**Your objective:**
Where a line of the material includes the string "Schwachstellen", copy that line.

**Recorded information:**
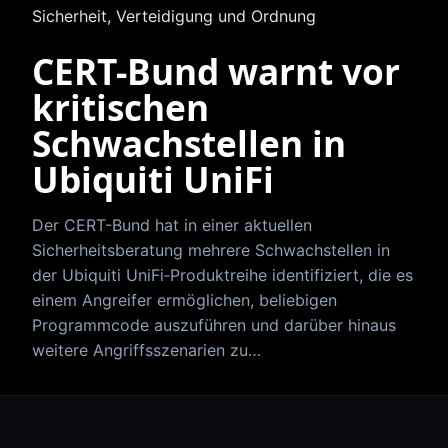
Sicherheit, Verteidigung und Ordnung
CERT-Bund warnt vor
kritischen
Schwachstellen in
Ubiquiti UniFi
Der CERT-Bund hat in einer aktuellen
Sicherheitsberatung mehrere Schwachstellen in
der Ubiquiti UniFi‑Produktreihe identifiziert, die es
einem Angreifer ermöglichen, beliebigen
Programmcode auszuführen und darüber hinaus
weitere Angriffsszenarien zu…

**Output below:**
Schwachstellen in
Sicherheitsberatung mehrere Schwachstellen in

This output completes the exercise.